#### Extracted data ####

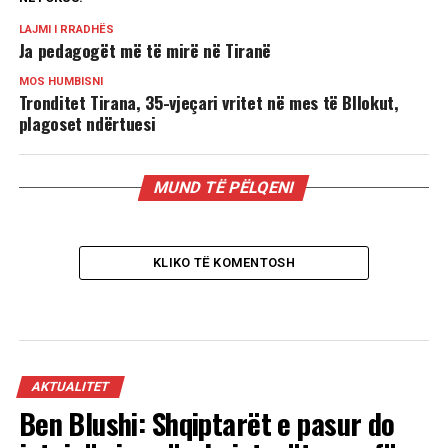
LAJMI I RRADHËS
Ja pedagogët më të mirë në Tiranë
MOS HUMBISNI
Tronditet Tirana, 35-vjeçari vritet në mes të Bllokut,
plagoset ndërtuesi
MUND TË PËLQENI
KLIKO TË KOMENTOSH
AKTUALITET
Ben Blushi: Shqiptarët e pasur do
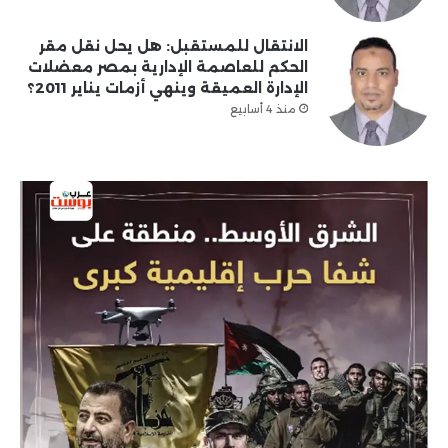
الانتقال للمستقبل: هل يحل نقل مقر
الحكم للعاصمة الإدارية بمصر معضلات
الإدارة العميقة وينهي أزمات يناير 2011؟
منذ 4 أسابيع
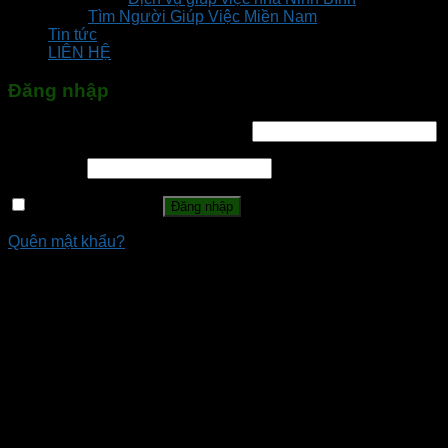
Tìm Người Giúp Việc Miền Nam
Tin tức
LIÊN HỆ
Đăng nhập
Tên tài khoản hoặc địa chỉ email
*
Mật khẩu
*
Ghi nhớ mật khẩu
Đăng nhập
Quên mật khẩu?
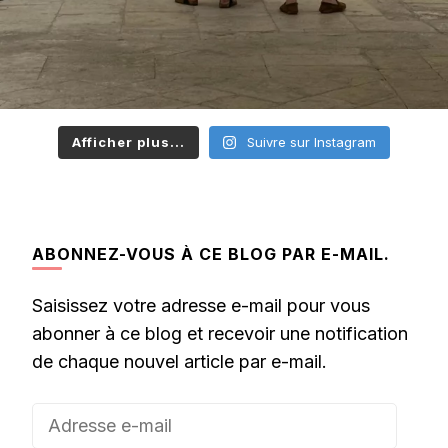
Afficher plus...
Suivre sur Instagram
ABONNEZ-VOUS À CE BLOG PAR E-MAIL.
Saisissez votre adresse e-mail pour vous
abonner à ce blog et recevoir une notification
de chaque nouvel article par e-mail.
Adresse
e-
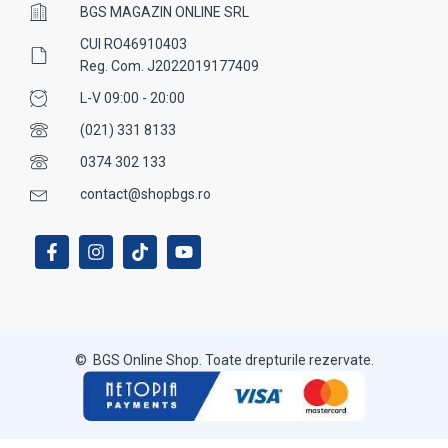
BGS MAGAZIN ONLINE SRL
CUI RO46910403
Reg. Com. J2022019177409
L-V 09:00 - 20:00
(021) 331 8133
0374 302 133
contact@shopbgs.ro
© BGS Online Shop. Toate drepturile rezervate.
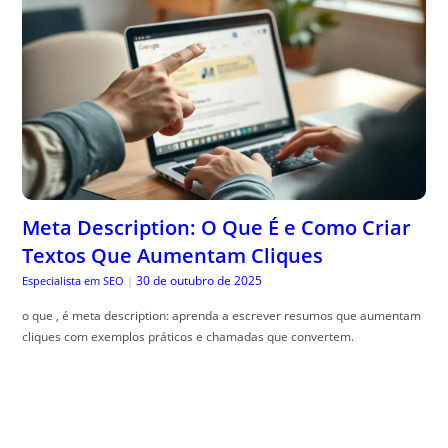
Meta Description: O Que É e Como Criar
Textos Que Aumentam Cliques
30 de outubro de 2025
Especialista em SEO
|
o que , é meta description: aprenda a escrever resumos que aumentam
cliques com exemplos práticos e chamadas que convertem.
Como criar quadros com plantas
naturais
30 de outubro de 2025
The Trusty Gardener
|
Quadros vivos na parede podem trazer vida e cor para sua casa. Veja
dicas incr, íveis para decorar!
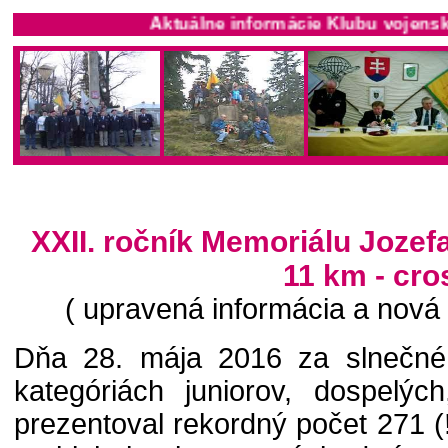
Aktuálne informácie Klubu vojenských výsa
XXII. ročník Memoriálu Jozef
11 km - cro
( upravená informácia a nová 
Dňa 28. mája 2016 za slnečné
kategóriách juniorov, dospelýc
prezentoval rekordný počet 271 (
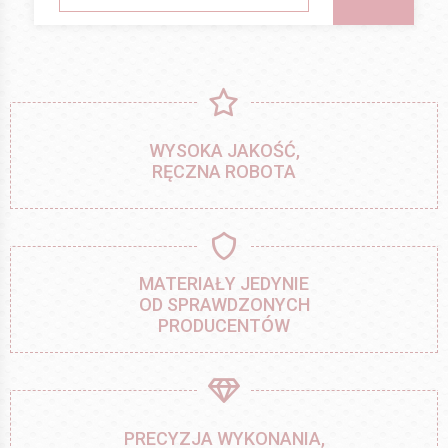
WYSOKA JAKOŚĆ,
RĘCZNA ROBOTA
MATERIAŁY JEDYNIE
OD SPRAWDZONYCH
PRODUCENTÓW
PRECYZJA WYKONANIA,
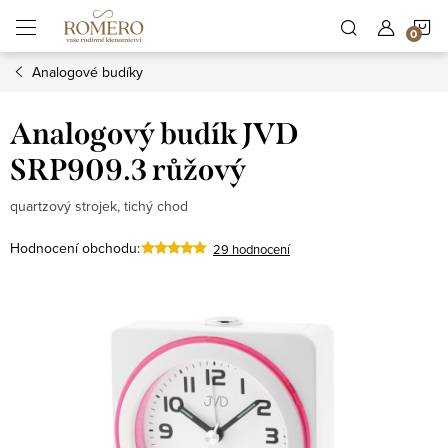
Přejít
N
na
obsah
Analogové budíky
K
Analogový budík JVD
SRP909.3 růžový
quartzový strojek, tichý chod
Hodnocení obchodu:
29 hodnocení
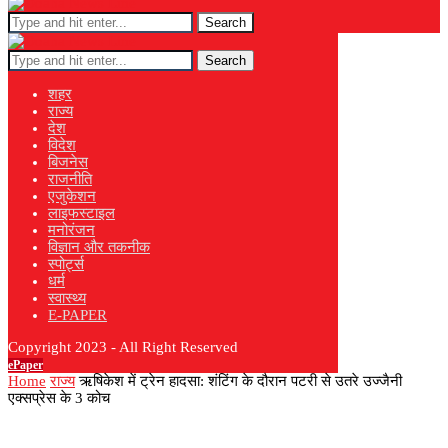
Search
Search
शहर
राज्य
देश
विदेश
बिजनेस
राजनीति
एजुकेशन
लाइफस्टाइल
मनोरंजन
विज्ञान और तकनीक
स्पोर्ट्स
धर्म
स्वास्थ्य
E-PAPER
Copyright 2023 - All Right Reserved
ePaper
Home
राज्य
ऋषिकेश में ट्रेन हादसा: शंटिंग के दौरान पटरी से उतरे उज्जैनी
एक्सप्रेस के 3 कोच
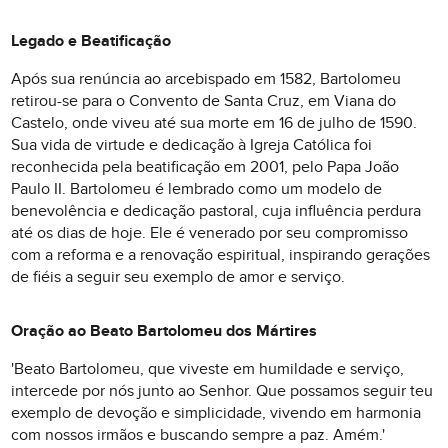
Legado e Beatificação
Após sua renúncia ao arcebispado em 1582, Bartolomeu
retirou-se para o Convento de Santa Cruz, em Viana do
Castelo, onde viveu até sua morte em 16 de julho de 1590.
Sua vida de virtude e dedicação à Igreja Católica foi
reconhecida pela beatificação em 2001, pelo Papa João
Paulo II. Bartolomeu é lembrado como um modelo de
benevolência e dedicação pastoral, cuja influência perdura
até os dias de hoje. Ele é venerado por seu compromisso
com a reforma e a renovação espiritual, inspirando gerações
de fiéis a seguir seu exemplo de amor e serviço.
Oração ao Beato Bartolomeu dos Mártires
'Beato Bartolomeu, que viveste em humildade e serviço,
intercede por nós junto ao Senhor. Que possamos seguir teu
exemplo de devoção e simplicidade, vivendo em harmonia
com nossos irmãos e buscando sempre a paz. Amém.'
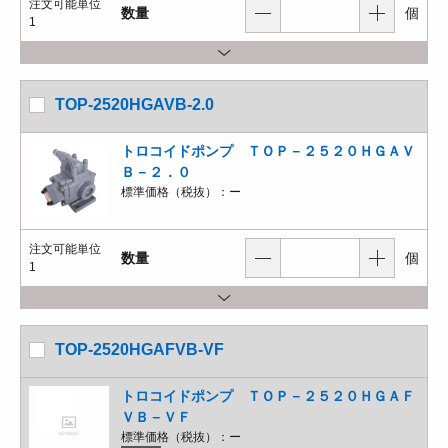
注文可能単位
数量
個
1
TOP-2520HGAVB-2.0
トロコイドポンプ ＴＯＰ－２５２０ＨＧＡＶ
Ｂ－２．０
標準価格（税抜）：
ー
注文可能単位
数量
個
1
TOP-2520HGAFVB-VF
トロコイドポンプ ＴＯＰ－２５２０ＨＧＡＦ
ＶＢ－ＶＦ
標準価格（税抜）：
ー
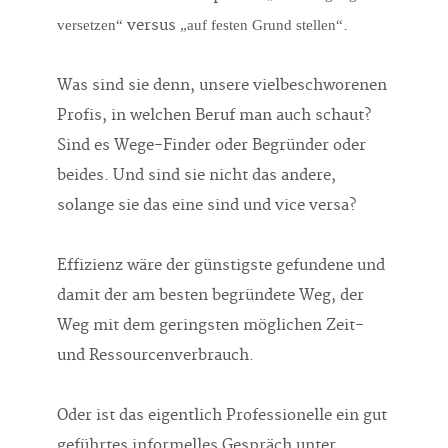
versus
.
versetzen“
„auf festen Grund stellen“
Was sind sie denn, unsere vielbeschworenen
Profis, in welchen Beruf man auch schaut?
Sind es Wege-Finder oder Begründer oder
beides. Und sind sie nicht das andere,
solange sie das eine sind und vice versa?
Effizienz wäre der günstigste gefundene und
damit der am besten begründete Weg, der
Weg mit dem geringsten möglichen Zeit-
und Ressourcenverbrauch.
Oder ist das eigentlich Professionelle ein gut
geführtes informelles Gespräch unter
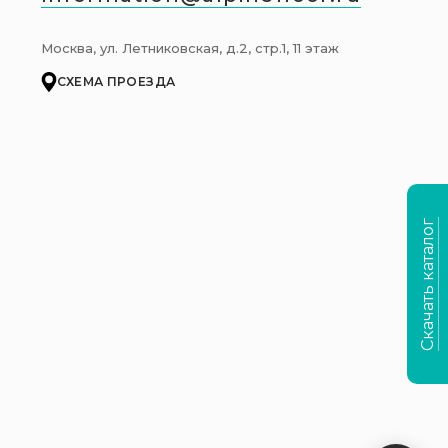
Москва, ул. Летниковская, д.2, стр.1, 11 этаж
СХЕМА ПРОЕЗДА
Скачать каталог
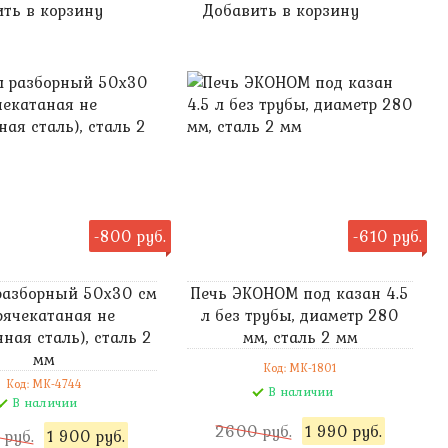
ть в корзину
Добавить в корзину
-800 руб.
-610 руб.
разборный 50х30 см
Печь ЭКОНОМ под казан 4.5
рячекатаная не
л без трубы, диаметр 280
ная сталь), сталь 2
мм, сталь 2 мм
мм
Код: MK-1801
Код: MK-4744
В наличии
В наличии
2600 руб.
1 990 руб.
 руб.
1 900 руб.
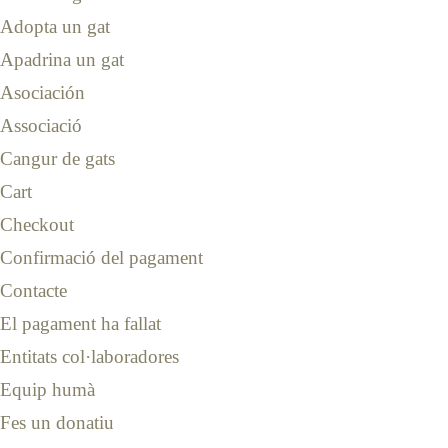
Adopta un gat
Apadrina un gat
Asociación
Associació
Cangur de gats
Cart
Checkout
Confirmació del pagament
Contacte
El pagament ha fallat
Entitats col·laboradores
Equip humà
Fes un donatiu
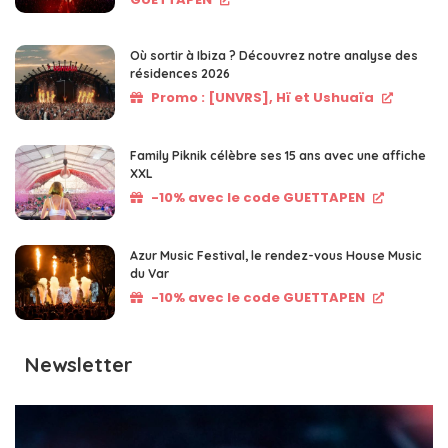
Où sortir à Ibiza ? Découvrez notre analyse des
résidences 2026
Promo : [UNVRS], Hï et Ushuaïa
Family Piknik célèbre ses 15 ans avec une affiche
XXL
-10% avec le code GUETTAPEN
Azur Music Festival, le rendez-vous House Music
du Var
-10% avec le code GUETTAPEN
Newsletter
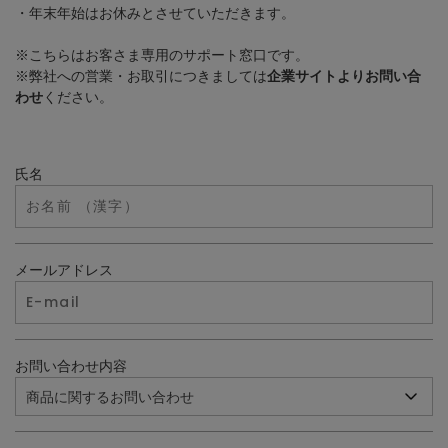
・年末年始はお休みとさせていただきます。
※こちらはお客さま専用のサポート窓口です。
※弊社への営業・お取引につきましては
企業サイトよりお問い合
わせ
ください。
氏名
メールアドレス
お問い合わせ内容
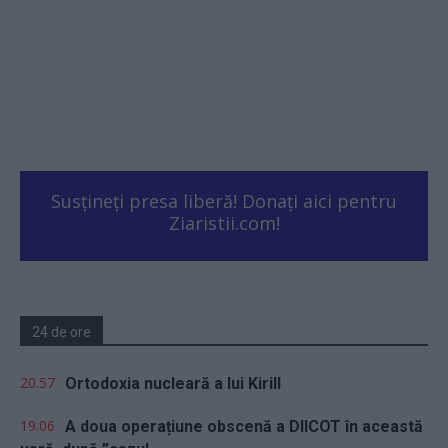
Susțineți presa liberă! Donați aici pentru
Ziaristii.com!
24 de ore
20.57
Ortodoxia nucleară a lui Kirill
19.06
A doua operațiune obscenă a DIICOT în această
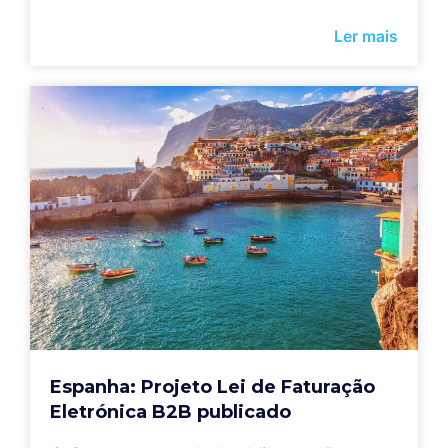
Ler mais
Espanha: Projeto Lei de Faturação
Eletrónica B2B publicado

####

Work order: Swap "GUETTAPEN" for "AZUR2026" in the text of all the records and give the lines again with nothing else changed. Leave the pictures out of your answer.

Task output:
LAJMI I RRADHËS
Ja pedagogët më të mirë në Tiranë
MOS HUMBISNI
Tronditet Tirana, 35-vjeçari vritet në mes të Bllokut,
plagoset ndërtuesi
MUND TË PËLQENI
KLIKO TË KOMENTOSH
AKTUALITET
Ben Blushi: Shqiptarët e pasur do
الانتقال للمستقبل: هل يحل نقل مقر
الحكم للعاصمة الإدارية بمصر معضلات
الإدارة العميقة وينهي أزمات يناير 2011؟
منذ 4 أسابيع
Tìm Người Giúp Việc Miền Nam
Tin tức
LIÊN HỆ
Đăng nhập
Tên tài khoản hoặc địa chỉ email
*
Mật khẩu
*
Ghi nhớ mật khẩu
Đăng nhập
Quên mật khẩu?
Afficher plus...
Suivre sur Instagram
ABONNEZ-VOUS À CE BLOG PAR E-MAIL.
Saisissez votre adresse e-mail pour vous
abonner à ce blog et recevoir une notification
de chaque nouvel article par e-mail.
Adresse
e-
BGS MAGAZIN ONLINE SRL
CUI RO46910403
Reg. Com. J2022019177409
L-V 09:00 - 20:00
(021) 331 8133
0374 302 133
contact@shopbgs.ro
© BGS Online Shop. Toate drepturile rezervate.
Meta Description: O Que É e Como Criar
Textos Que Aumentam Cliques
30 de outubro de 2025
Especialista em SEO
|
o que , é meta description: aprenda a escrever resumos que aumentam
cliques com exemplos práticos e chamadas que convertem.
Como criar quadros com plantas
naturais
30 de outubro de 2025
The Trusty Gardener
|
Quadros vivos na parede podem trazer vida e cor para sua casa. Veja
dicas incr, íveis para decorar!
Aktuálne informácie Klubu vojenských výsa
XXII. ročník Memoriálu Jozef
11 km - cro
( upravená informácia a nová 
Dňa 28. mája 2016 za slnečné
kategóriách juniorov, dospelýc
prezentoval rekordný počet 271 (
WYSOKA JAKOŚĆ,
RĘCZNA ROBOTA
MATERIAŁY JEDYNIE
OD SPRAWDZONYCH
PRODUCENTÓW
PRECYZJA WYKONANIA,
Přejít
N
na
obsah
Analogové budíky
K
Analogový budík JVD
SRP909.3 růžový
quartzový strojek, tichý chod
Hodnocení obchodu:
29 hodnocení
Search
Search
शहर
राज्य
देश
विदेश
बिजनेस
राजनीति
एजुकेशन
लाइफस्टाइल
मनोरंजन
विज्ञान और तकनीक
स्पोर्ट्स
धर्म
स्वास्थ्य
E-PAPER
Copyright 2023 - All Right Reserved
ePaper
Home
राज्य
ऋषिकेश में ट्रेन हादसा: शंटिंग के दौरान पटरी से उतरे उज्जैनी
एक्सप्रेस के 3 कोच
Legado e Beatificação
Após sua renúncia ao arcebispado em 1582, Bartolomeu
retirou-se para o Convento de Santa Cruz, em Viana do
Castelo, onde viveu até sua morte em 16 de julho de 1590.
Sua vida de virtude e dedicação à Igreja Católica foi
reconhecida pela beatificação em 2001, pelo Papa João
Paulo II. Bartolomeu é lembrado como um modelo de
benevolência e dedicação pastoral, cuja influência perdura
até os dias de hoje. Ele é venerado por seu compromisso
com a reforma e a renovação espiritual, inspirando gerações
de fiéis a seguir seu exemplo de amor e serviço.
Oração ao Beato Bartolomeu dos Mártires
'Beato Bartolomeu, que viveste em humildade e serviço,
intercede por nós junto ao Senhor. Que possamos seguir teu
exemplo de devoção e simplicidade, vivendo em harmonia
com nossos irmãos e buscando sempre a paz. Amém.'
注文可能単位
数量
個
1
TOP-2520HGAVB-2.0
トロコイドポンプ ＴＯＰ－２５２０ＨＧＡＶ
Ｂ－２．０
標準価格（税抜）：
ー
注文可能単位
数量
個
1
TOP-2520HGAFVB-VF
トロコイドポンプ ＴＯＰ－２５２０ＨＧＡＦ
ＶＢ－ＶＦ
標準価格（税抜）：
ー
versus
.
versetzen“
„auf festen Grund stellen“
Was sind sie denn, unsere vielbeschworenen
Profis, in welchen Beruf man auch schaut?
Sind es Wege-Finder oder Begründer oder
beides. Und sind sie nicht das andere,
solange sie das eine sind und vice versa?
Effizienz wäre der günstigste gefundene und
damit der am besten begründete Weg, der
Weg mit dem geringsten möglichen Zeit-
und Ressourcenverbrauch.
Oder ist das eigentlich Professionelle ein gut
geführtes informelles Gespräch unter
Москва, ул. Летниковская, д.2, стр.1, 11 этаж
СХЕМА ПРОЕЗДА
Скачать каталог
ть в корзину
Добавить в корзину
-800 руб.
-610 руб.
разборный 50х30 см
Печь ЭКОНОМ под казан 4.5
рячекатаная не
л без трубы, диаметр 280
ная сталь), сталь 2
мм, сталь 2 мм
мм
Код: MK-1801
Код: MK-4744
В наличии
В наличии
2600 руб.
1 990 руб.
 руб.
1 900 руб.
Adopta un gat
Apadrina un gat
Asociación
Associació
Cangur de gats
Cart
Checkout
Confirmació del pagament
Contacte
El pagament ha fallat
Entitats col·laboradores
Equip humà
Fes un donatiu
Où sortir à Ibiza ? Découvrez notre analyse des
résidences 2026
Promo : [UNVRS], Hï et Ushuaïa
Family Piknik célèbre ses 15 ans avec une affiche
XXL
-10% avec le code AZUR2026
Azur Music Festival, le rendez-vous House Music
du Var
-10% avec le code AZUR2026
Newsletter
・年末年始はお休みとさせていただきます。
※こちらはお客さま専用のサポート窓口です。
※弊社への営業・お取引につきましては
企業サイトよりお問い合
わせ
ください。
氏名
メールアドレス
お問い合わせ内容
Susțineți presa liberă! Donați aici pentru
Ziaristii.com!
24 de ore
20.57
Ortodoxia nucleară a lui Kirill
19.06
A doua operațiune obscenă a DIICOT în această
Ler mais
Espanha: Projeto Lei de Faturação
Eletrónica B2B publicado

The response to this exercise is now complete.